Du côté des partis politiques et organisations de la société civile qui soutiennent le Président Mamadou Tandja, les propositions faites au médiateur comportent le maintien de la constitution de la 6ème République et toutes les institutions qui en sont issues. La concession faite par les partisans du régime concerne les autres élections départementales et régionales ainsi que l’ouverture du gouvernement à l’opposition. Et aussi de porter le nombre des députés de 113 à 160 pour prendre en compte la participation de l’opposition nigérienne. Du côté de l’opposition justement, les propositions d’une transition démocratique dans laquelle le Président Tandja Mamadou doit avoir juste des prérogatives réduites avec un Premier Ministre issue de l’opposition ont été soulevées.

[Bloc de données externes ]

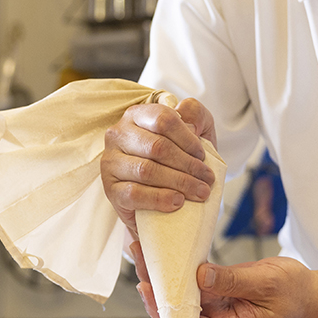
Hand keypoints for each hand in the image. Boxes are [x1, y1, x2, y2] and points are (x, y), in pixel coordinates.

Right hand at [102, 98, 216, 238]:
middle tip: (207, 180)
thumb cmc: (178, 159)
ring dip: (179, 182)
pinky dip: (159, 198)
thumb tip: (191, 123)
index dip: (188, 139)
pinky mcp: (110, 189)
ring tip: (199, 192)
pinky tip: (177, 201)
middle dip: (188, 165)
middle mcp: (118, 135)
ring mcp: (111, 162)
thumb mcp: (194, 130)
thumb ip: (196, 114)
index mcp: (137, 115)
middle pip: (157, 146)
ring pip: (146, 170)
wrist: (161, 203)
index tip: (203, 156)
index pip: (163, 119)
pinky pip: (134, 193)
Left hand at [131, 242, 315, 317]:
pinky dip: (181, 267)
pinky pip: (194, 281)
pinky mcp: (218, 289)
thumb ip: (233, 281)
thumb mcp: (266, 284)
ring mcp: (216, 305)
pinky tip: (167, 250)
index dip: (163, 309)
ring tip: (145, 248)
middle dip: (156, 285)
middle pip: (178, 309)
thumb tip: (200, 275)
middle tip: (140, 256)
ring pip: (182, 292)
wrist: (310, 294)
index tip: (147, 287)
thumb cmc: (294, 294)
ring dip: (164, 273)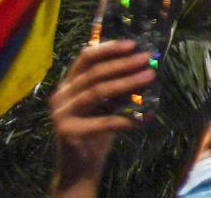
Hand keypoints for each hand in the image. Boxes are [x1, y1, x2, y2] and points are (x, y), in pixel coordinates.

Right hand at [49, 40, 154, 193]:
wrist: (80, 167)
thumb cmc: (97, 131)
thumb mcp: (106, 104)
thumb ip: (116, 85)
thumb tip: (145, 64)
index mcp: (68, 84)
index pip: (85, 58)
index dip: (108, 48)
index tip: (133, 43)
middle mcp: (61, 95)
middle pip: (94, 72)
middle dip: (123, 63)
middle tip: (147, 57)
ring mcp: (61, 113)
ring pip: (97, 91)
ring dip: (127, 82)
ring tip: (149, 75)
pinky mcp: (67, 131)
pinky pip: (102, 122)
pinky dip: (125, 119)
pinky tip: (144, 117)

Mais aussi, de fixer un calendrier pour l’organisation des élections générales, les municipales, les législatives et les présidentielles. A son côté le médiateur de la CEDEAO Abdul Salami a fait la synthèse de toutes les propositions des deux parties. Ainsi, il a été retenu de part et d’autre, les préoccupations de toutes les parties, l’ouverture de l’Assemblée Nationale et la nomination d’un Premier Ministre de consensus, mais aussi de fixer le calendrier des élections générales dont le Président Tandja organisera avec l’appui du Premier Ministre de l’opposition qui est chef de l’armée, chef du gouvernement. A l’issue de tous les rounds de négociations, aucune partie n’a voulu céder ces exigences. Le blocage a persisté jusqu’à l’ouverture de la 37ème session des chefs d’Etat et de gouvernements tenue à Abuja le 16 février dernier.

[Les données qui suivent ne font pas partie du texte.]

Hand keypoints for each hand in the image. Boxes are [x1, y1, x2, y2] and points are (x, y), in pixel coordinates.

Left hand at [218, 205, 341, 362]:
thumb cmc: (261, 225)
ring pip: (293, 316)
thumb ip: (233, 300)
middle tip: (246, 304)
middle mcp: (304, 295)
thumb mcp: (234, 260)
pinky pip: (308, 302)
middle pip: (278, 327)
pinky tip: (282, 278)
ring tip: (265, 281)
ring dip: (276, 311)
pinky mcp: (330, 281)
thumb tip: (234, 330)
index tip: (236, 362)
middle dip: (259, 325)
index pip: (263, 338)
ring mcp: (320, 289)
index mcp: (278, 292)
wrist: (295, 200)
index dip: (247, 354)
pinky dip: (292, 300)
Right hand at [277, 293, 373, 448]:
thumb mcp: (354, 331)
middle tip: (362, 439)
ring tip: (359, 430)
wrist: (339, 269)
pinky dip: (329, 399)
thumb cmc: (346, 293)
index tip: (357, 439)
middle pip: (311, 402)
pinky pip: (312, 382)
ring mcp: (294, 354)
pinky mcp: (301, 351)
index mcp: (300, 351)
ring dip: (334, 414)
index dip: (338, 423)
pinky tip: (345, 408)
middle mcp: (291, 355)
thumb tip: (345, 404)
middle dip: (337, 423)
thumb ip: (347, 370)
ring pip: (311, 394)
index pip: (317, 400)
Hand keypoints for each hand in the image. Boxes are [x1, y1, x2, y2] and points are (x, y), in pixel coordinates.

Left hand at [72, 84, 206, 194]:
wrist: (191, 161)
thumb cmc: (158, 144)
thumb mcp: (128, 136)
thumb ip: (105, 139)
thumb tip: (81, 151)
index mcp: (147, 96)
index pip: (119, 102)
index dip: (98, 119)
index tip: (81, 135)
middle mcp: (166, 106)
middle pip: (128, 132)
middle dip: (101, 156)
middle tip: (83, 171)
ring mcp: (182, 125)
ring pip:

Ainsi, les chefs d’Etat et de gouvernement, après avoir suivi le médiateur de la CEDEAO, ont décidé de maintenir la suspension du Niger des instances de l’institution communautaire jusqu’à un retour à l’ordre constitutionnel normal. La réunion a renforcé la médiation de Abdul Salami en lui adjoignant le Président du Sénégal Me Abdoulaye Wade et aussi un représentant de l’Union Africaine. Au cours de cette rencontre d’Abuja, toutes les deux parties en conflit sont représentées avec chacune une délégation. A leur arrivée à Niamey, les délégations du MPRR et de la CFDR ont fait des déclarations. Mais fondamentalement dans leurs interventions on ne sentait pas un changement de position.

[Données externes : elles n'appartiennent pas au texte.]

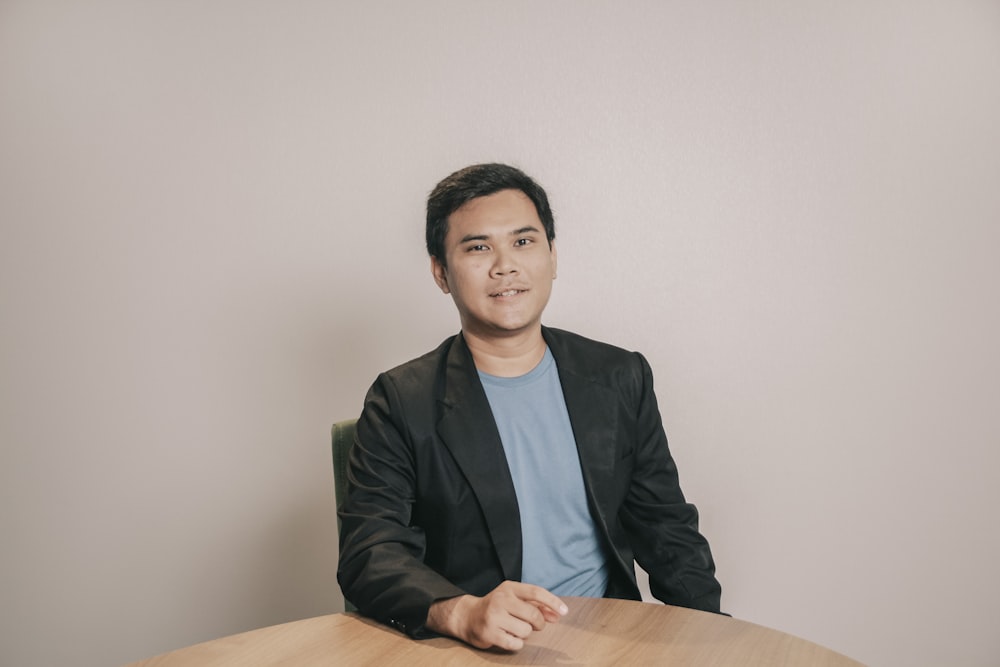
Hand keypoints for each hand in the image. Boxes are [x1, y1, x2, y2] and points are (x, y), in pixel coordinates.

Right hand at [425, 581, 567, 650]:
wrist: (468, 616)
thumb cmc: (497, 607)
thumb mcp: (514, 599)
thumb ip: (535, 604)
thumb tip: (557, 615)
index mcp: (509, 588)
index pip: (536, 592)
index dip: (553, 602)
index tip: (564, 611)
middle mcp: (500, 599)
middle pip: (533, 614)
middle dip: (539, 623)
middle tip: (534, 625)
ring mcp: (494, 616)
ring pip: (525, 630)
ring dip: (525, 634)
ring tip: (514, 629)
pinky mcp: (489, 633)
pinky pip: (516, 643)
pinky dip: (517, 643)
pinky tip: (508, 637)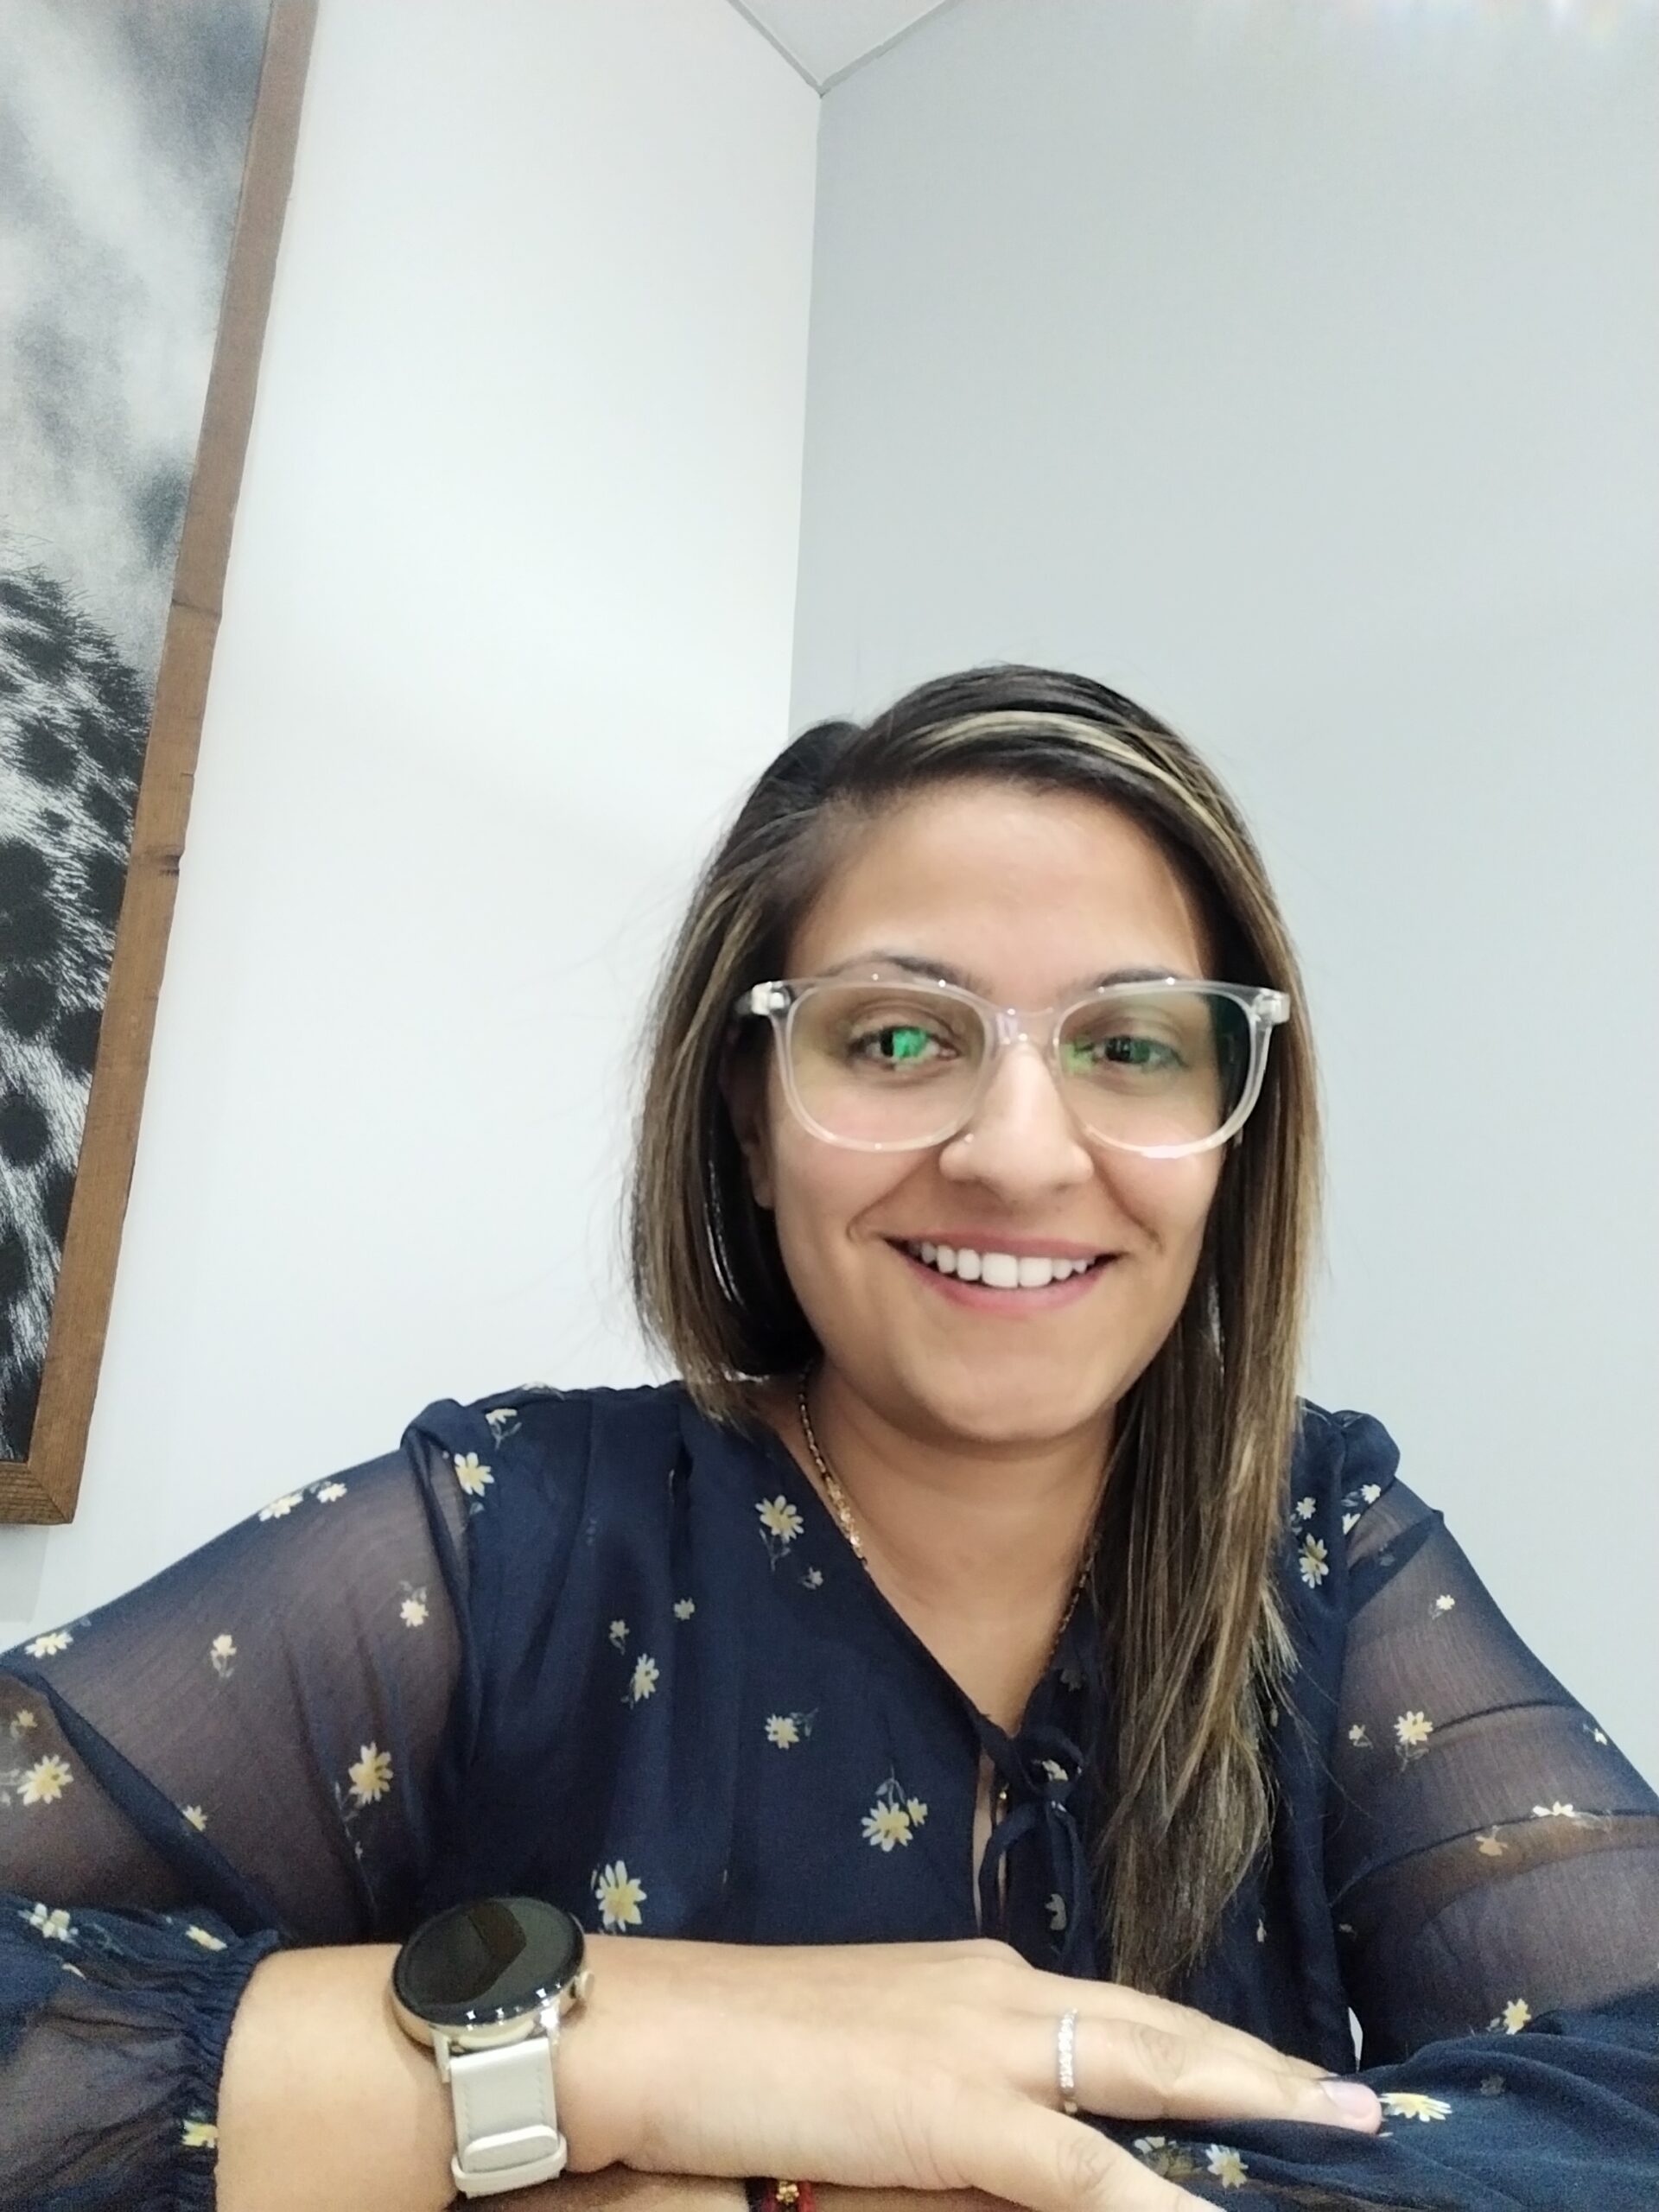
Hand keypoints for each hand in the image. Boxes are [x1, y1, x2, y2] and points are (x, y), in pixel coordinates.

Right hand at [558, 1937, 1380, 2210]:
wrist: (640, 2030)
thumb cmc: (731, 2055)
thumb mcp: (858, 2074)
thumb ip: (943, 2110)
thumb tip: (1006, 2157)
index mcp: (973, 1983)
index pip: (1115, 2017)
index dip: (1202, 2049)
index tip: (1275, 2078)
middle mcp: (995, 1993)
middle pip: (1162, 2032)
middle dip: (1268, 2070)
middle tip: (1363, 2105)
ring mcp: (979, 2044)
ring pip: (1152, 2076)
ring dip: (1254, 2110)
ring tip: (1344, 2135)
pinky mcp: (952, 2113)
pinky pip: (1084, 2174)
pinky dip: (1158, 2202)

Le Premier Ministre du Niger, Ali Badjo Gamatié, après son retour d’Abuja, le mercredi 17 février dernier, a animé un point de presse dans lequel, il soutient qu’il n’est pas question pour eux d’accepter une transition. Il n’y a qu’un seul fauteuil présidentiel, et c’est Tandja qui l’occupe. Un défi à toutes les parties, comme pour dire que les nouvelles négociations qui vont s’ouvrir n’auront aucune chance d’aboutir à une issue heureuse. Certaines indiscrétions pensent que cette intervention du Premier Ministre Ali Badjo Gamatié, a précipité les choses, puisque toutes les parties prenantes au dialogue nigérien n’ont pas été épargnées par ses remontrances.

Il faut dire que ce coup d’Etat est le 4ème du genre depuis l’indépendance du Niger en 1960. Ainsi en 1974 des militaires à la tête desquels se trouve le colonel Seyni Kountché, ont fait irruption dans la scène politique nigérienne en mettant fin au régime du Président Diori Hamani. L’intervention des militaires au moment des faits, fait suite aux graves dissensions entre le pouvoir et l’opposition de l’époque. Le second coup de force dirigé par le Colonel Ibrahim Maïnassara Baré et un groupe de 12 officiers de l’armée nigérienne a eu lieu en janvier 1996. Il est comme le premier intervenu au moment où la classe politique nigérienne a été sérieusement divisée et où le fonctionnement régulier les institutions républicaines a été menacé.

Le 3ème coup d’Etat, celui du Commandant Daouda Malam Wanké du 09 avril 1999 est aussi perpétré suite à l’incompréhension qui s’est installé entre les acteurs de la classe politique nigérienne. Ce dernier coup d’Etat du 18 février 2010 procède aussi de la même logique.